恐らくそれは、隣にいる男性と頭の高さの位置を合わせるためだった。どんな行為でも単純に没頭せず、自分のために小さな調整をしたがる神経質さは、ロマとの遊びのなかでも彼がしばしば発揮したものだった。ロマはこの荒涼とした、見慣れぬ物ばかりの部屋のなかで、自分が好きな彼らしさを発見したことが無性に嬉しくなった。
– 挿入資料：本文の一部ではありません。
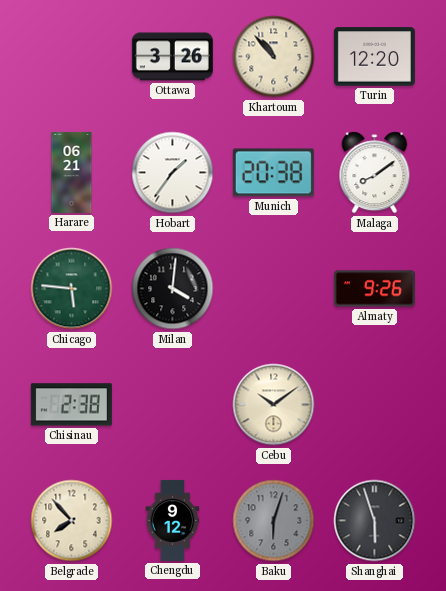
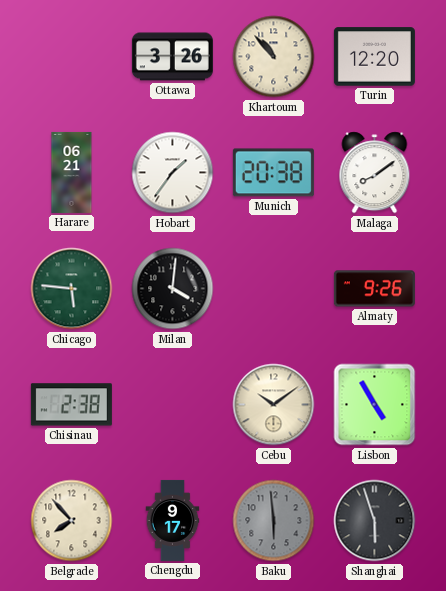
Lisbon: none -> 4:55
Chengdu: 9:12 -> 9:17
Baku: 6:03 -> 5:59
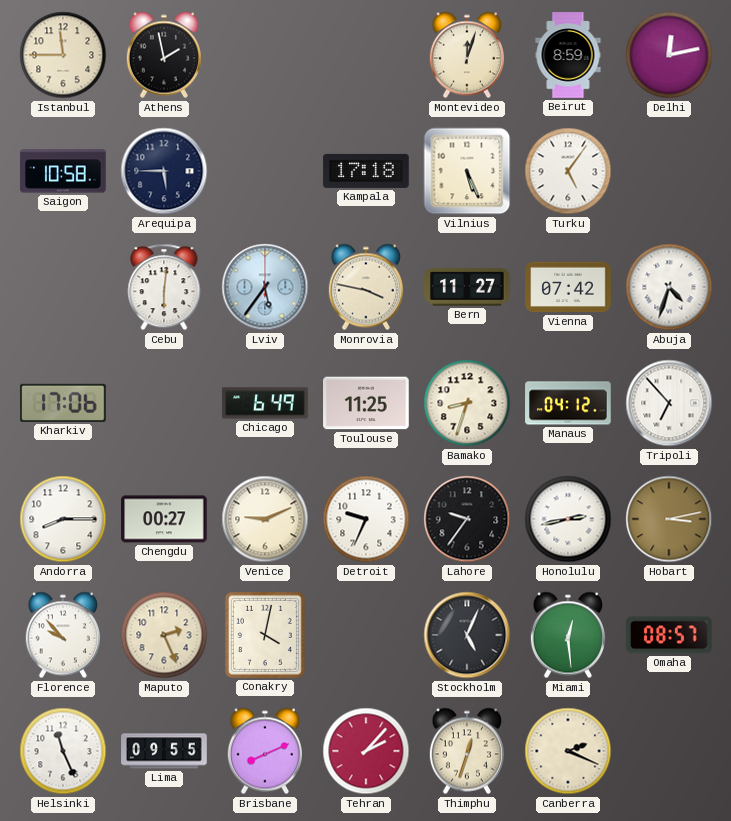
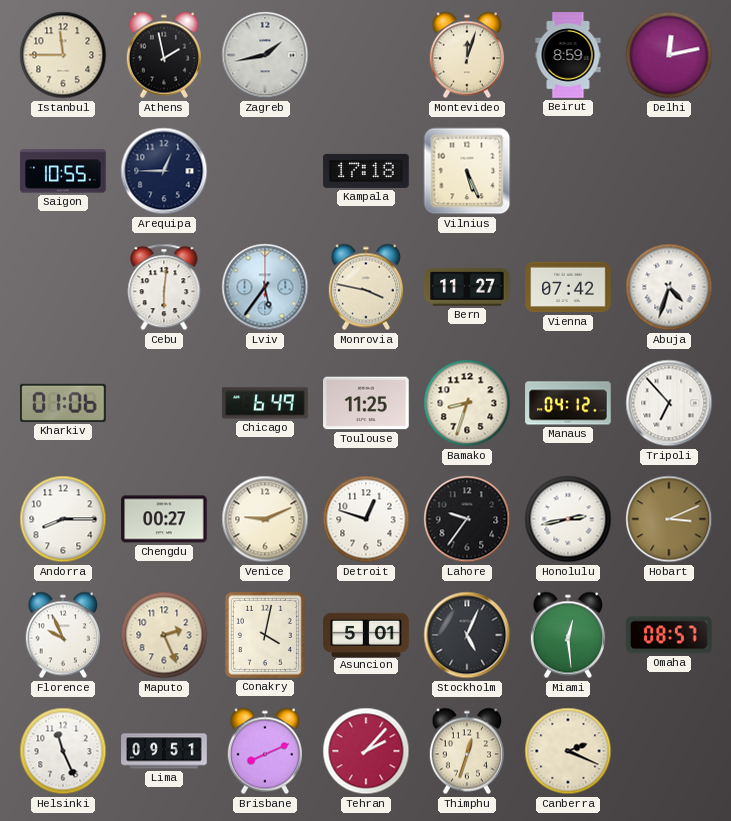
Zagreb: none -> 1:43
Saigon: 10:58 -> 10:55
Arequipa: 5:45 -> 12:45
Turku: 5:06 -> none
Kharkiv: 17:06 -> 01:06
Detroit: 9:34 -> 12:48
Hobart: 3:13 -> 3:11
Florence: 9:53 -> 9:56
Asuncion: none -> 5:01
Lima: 09:55 -> 09:51
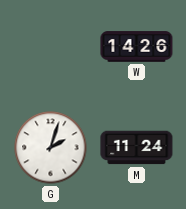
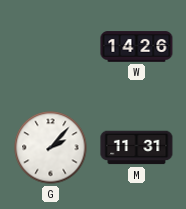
G: 2:03 -> 2:07
M: 11:24 -> 11:31
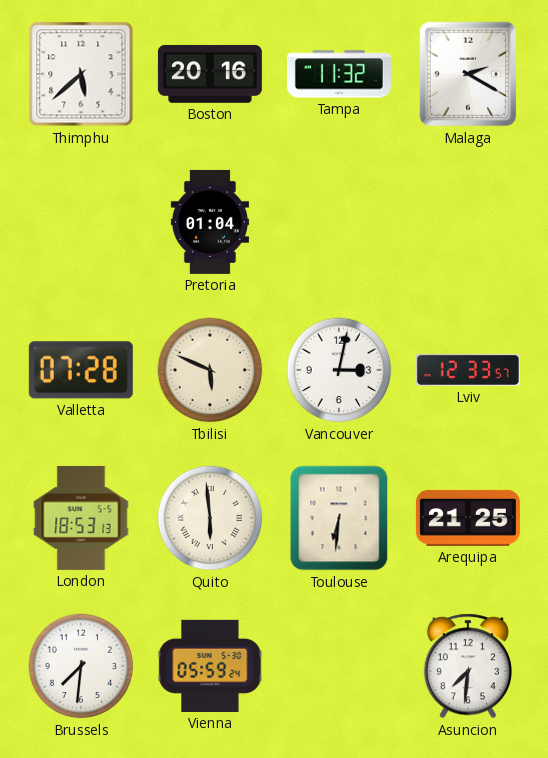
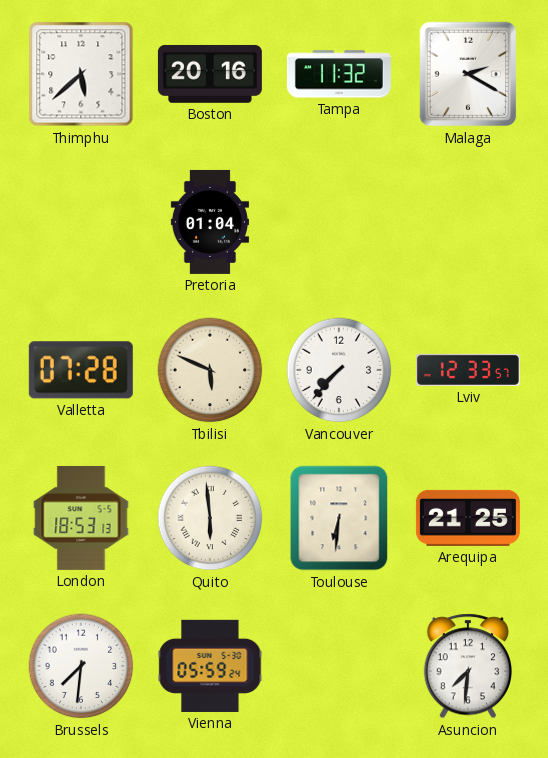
Vancouver: 3:02 -> 7:37
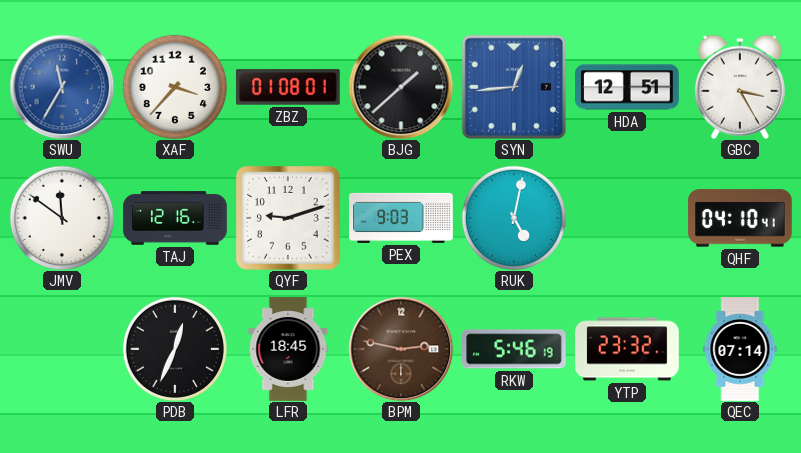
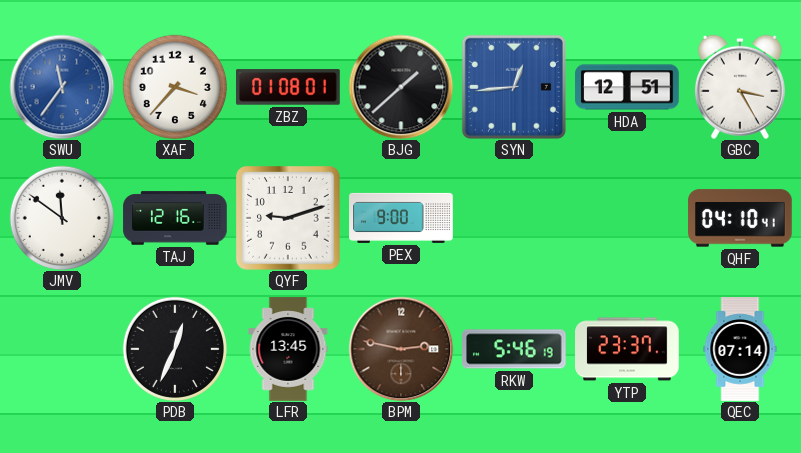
SWU: 11:35 -> 11:36
PEX: 9:03 -> 9:00
RUK: 5:02 -> none
LFR: 18:45 -> 13:45
YTP: 23:32 -> 23:37
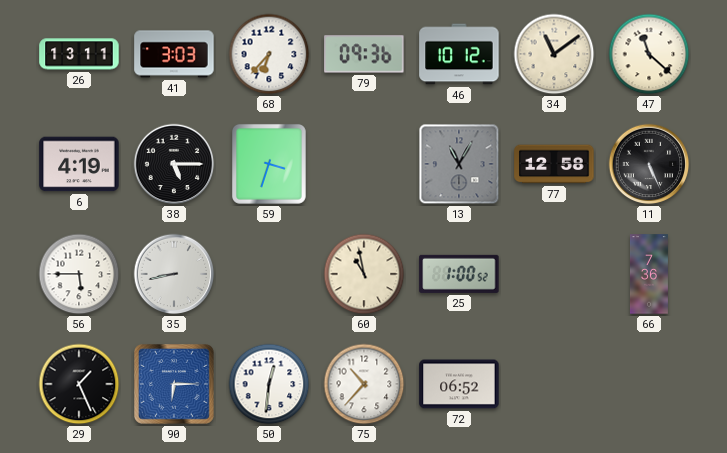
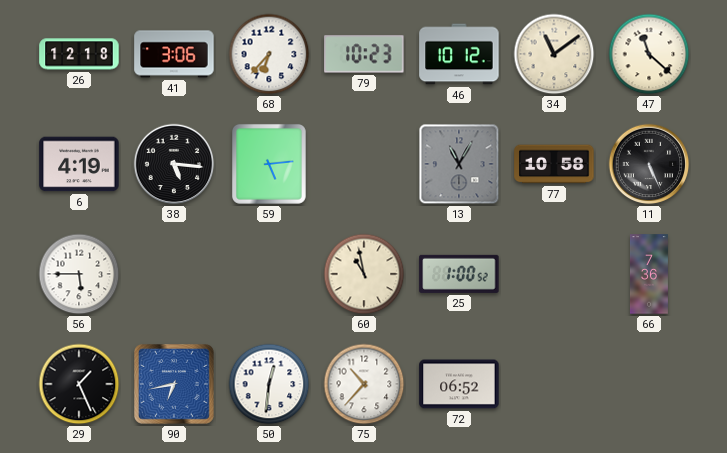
26: 13:11 -> 12:18
41: 3:03 -> 3:06
79: 09:36 -> 10:23
38: 5:15 -> 5:16
59: 3:33 -> 5:14
77: 12:58 -> 10:58
35: 8:43 -> none
90: 6:15 -> 6:43
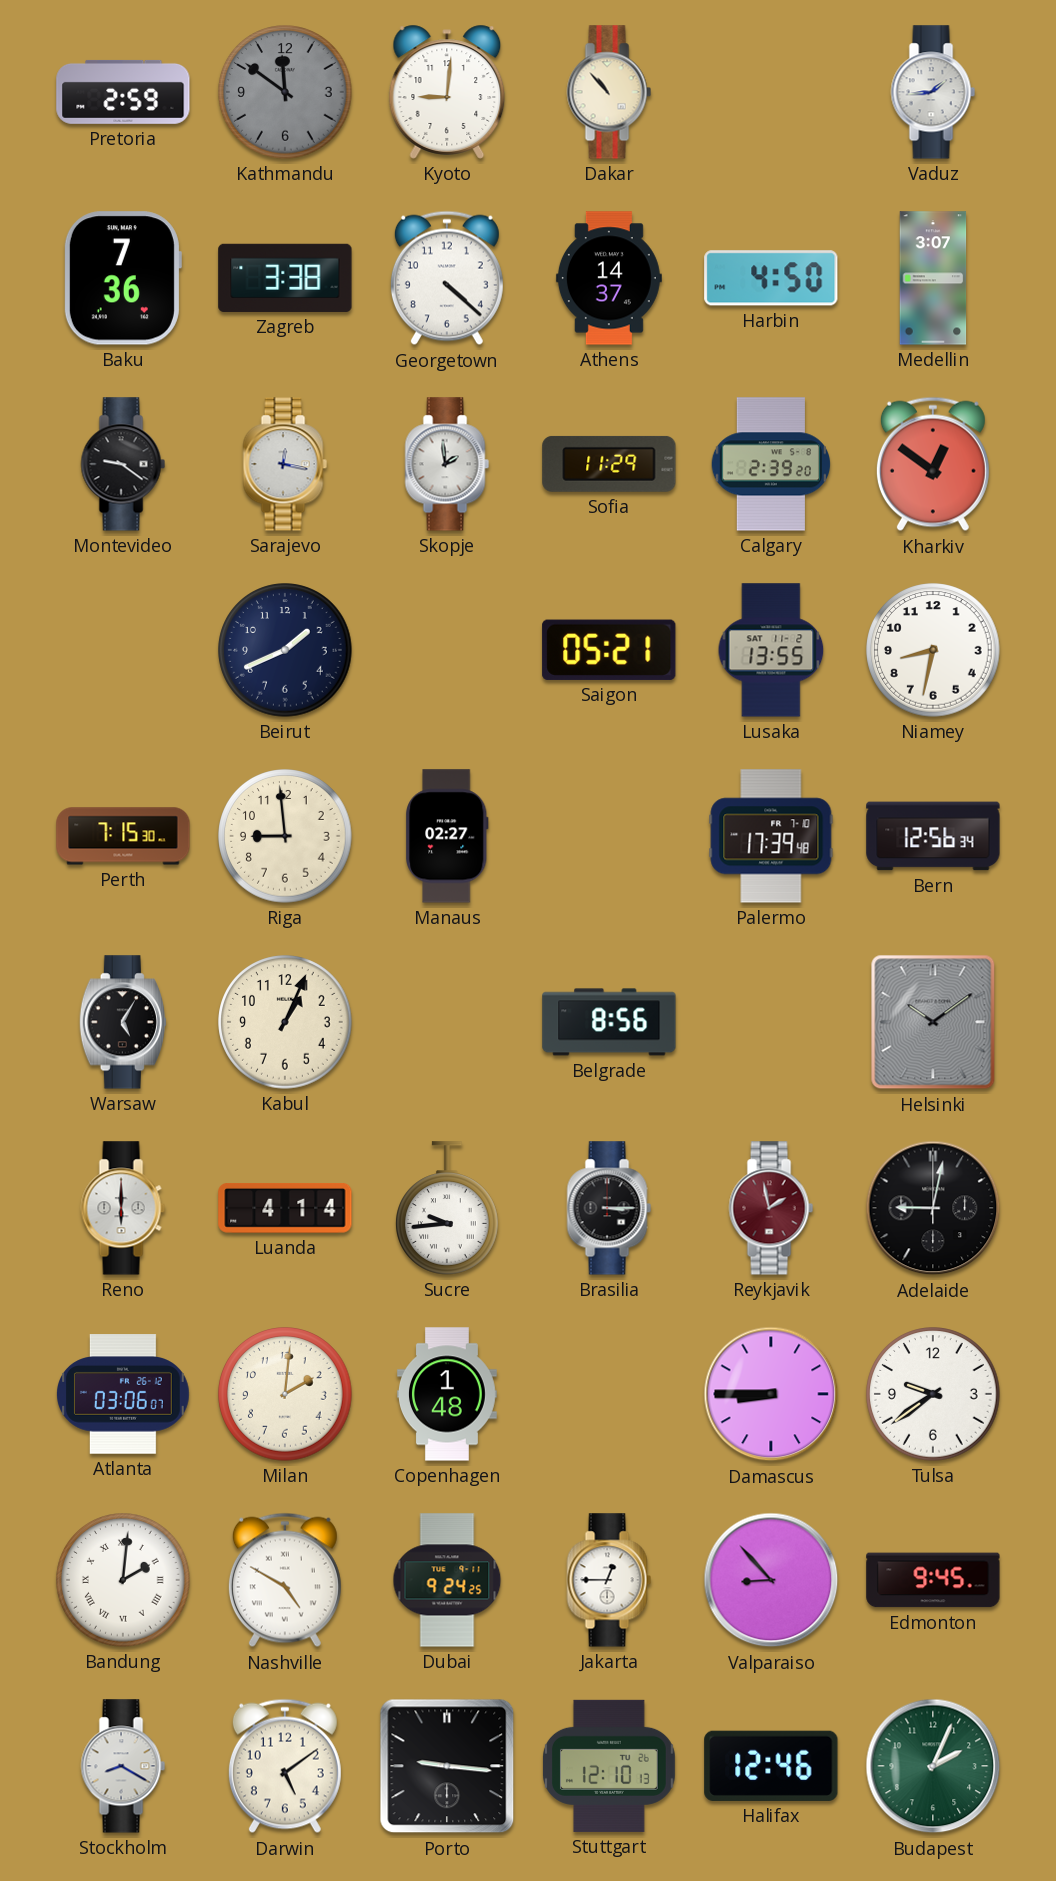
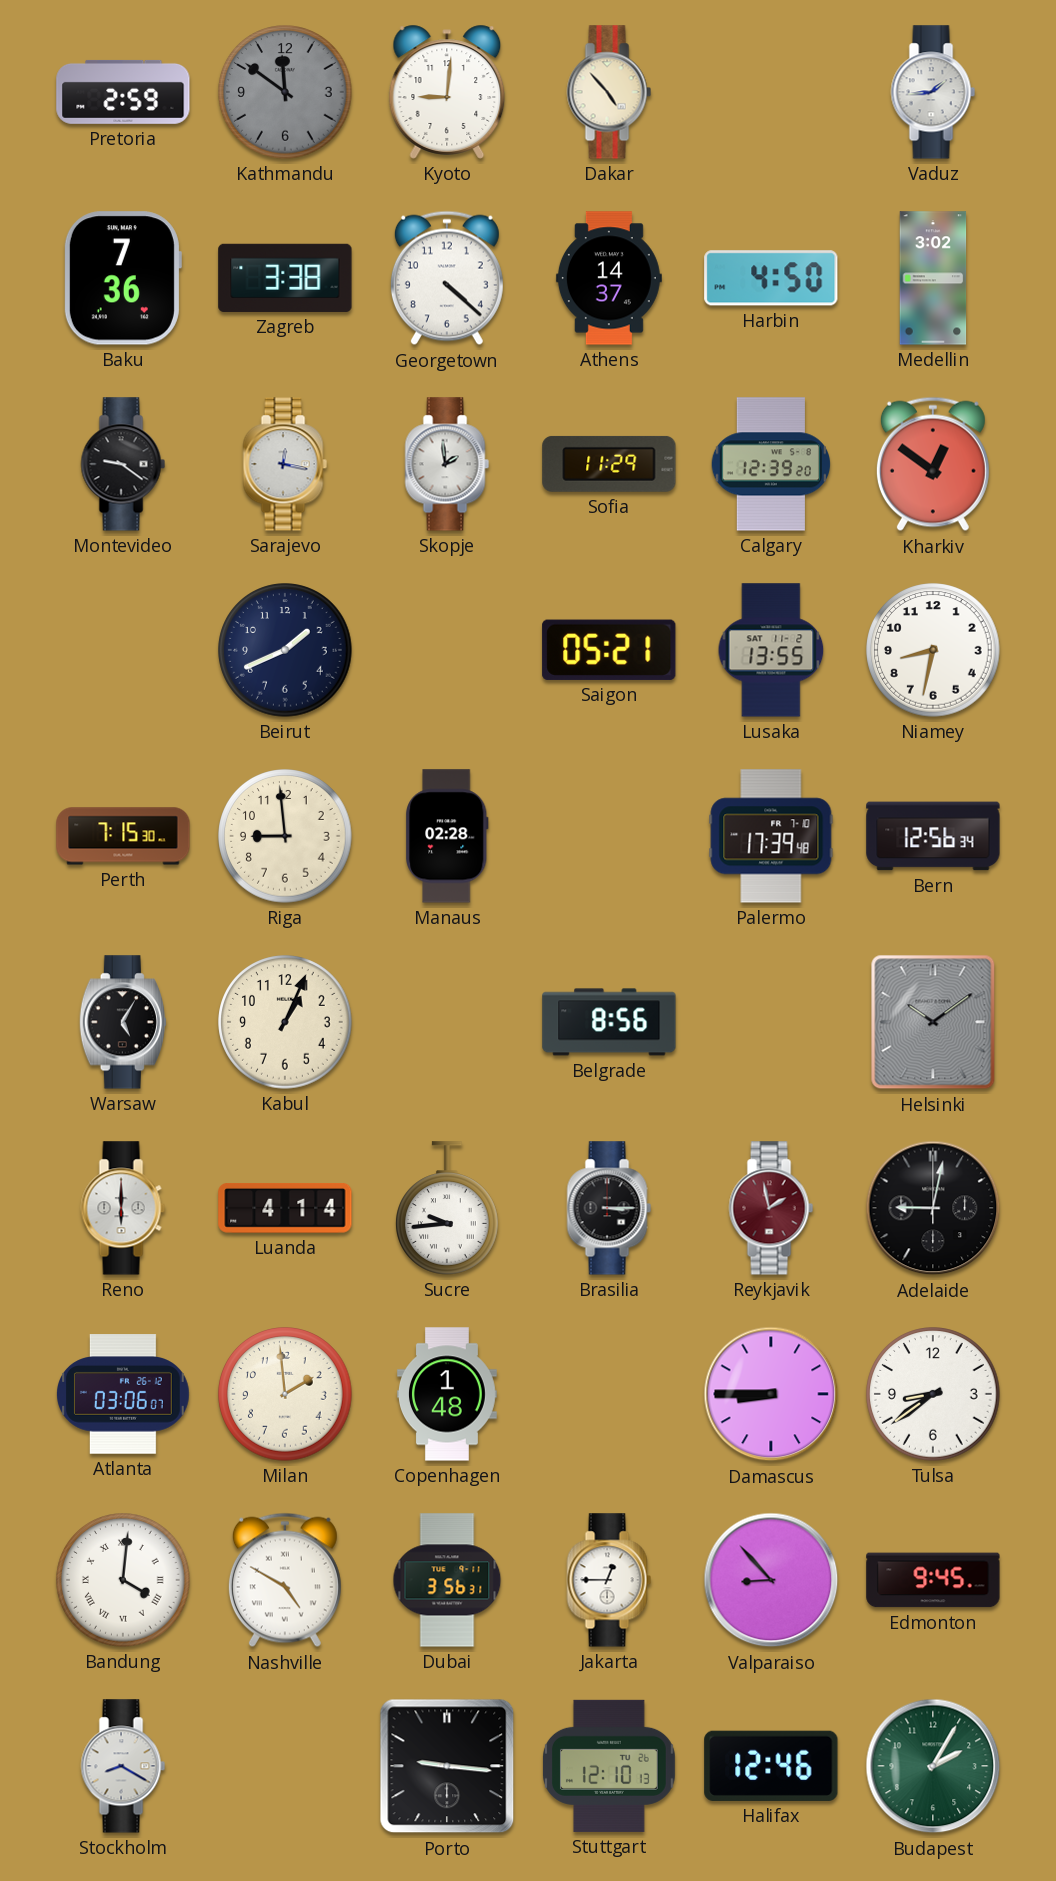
Dakar: 10:53 -> 4:53
Medellin: 3:07 -> 3:02
Calgary: 2:39 -> 12:39
Manaus: 02:27 -> 02:28
Milan: 2:01 -> 1:59
Tulsa: 9:39 -> 8:39
Bandung: 2:01 -> 4:01
Dubai: 9:24 -> 3:56
Darwin: 5:09 -> none
Budapest: 2:04 -> 2:05
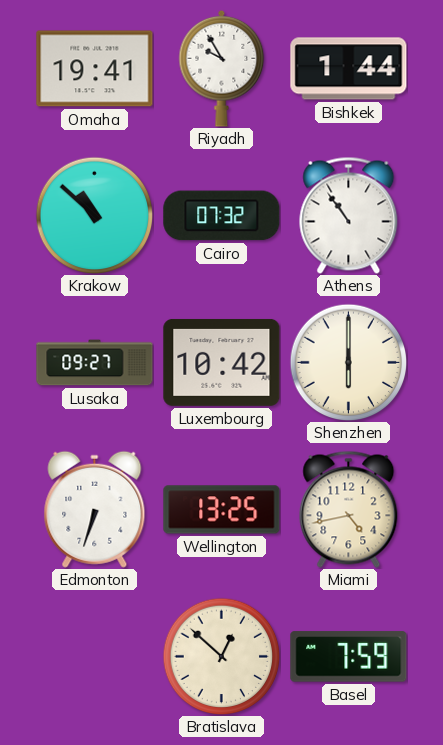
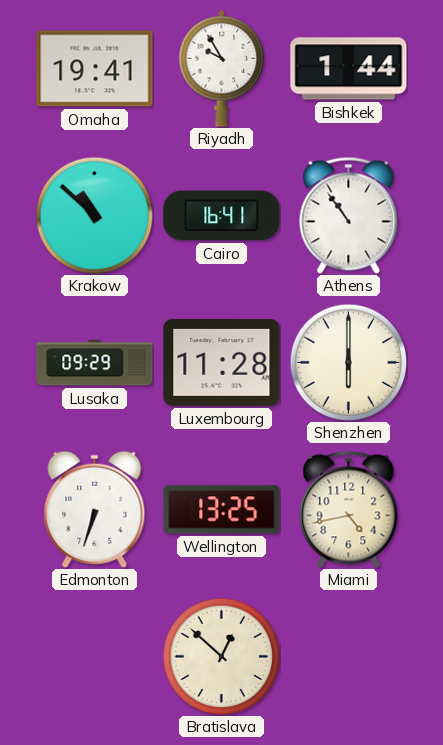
Cairo: 07:32 -> 16:41
Lusaka: 09:27 -> 09:29
Luxembourg: 10:42 -> 11:28
Basel: 7:59 -> none
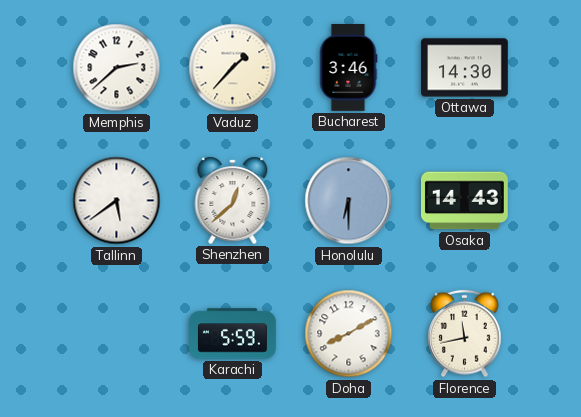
背後でラジオの音がふいに高くなった。老人がラジオのスイッチをひねり、音量を上げたり下げたりしていた。ロマはこの弱々しい威嚇を微笑とともに受け取った。それは彼が悪い少年たちの群れでも、女ばかりの家でもしたことのない笑い方だった。彼はフィービーに接してから、自分がしたことのない表情が表れるのを感じていたが、それも少年の命令の一部のようなものと思い、彼に慣れ親しむような気でその微笑を持続した。
「すぐ帰るよ」
とロマは老人に優しく言い、
「フィービー、おい、まだ寝てんのか、おーきーろー、」
と言って己の愛してやまない友達を揺さぶった。彼は微動だにしなかった。ロマは少年の頬に悪戯のように耳飾りを押し付け、そっと指を離した。それはするりと頬を滑って落ちた。ロマは拾おうとしたが、それが座布団の刺繍の上で金色の棘になっているのを見て止した。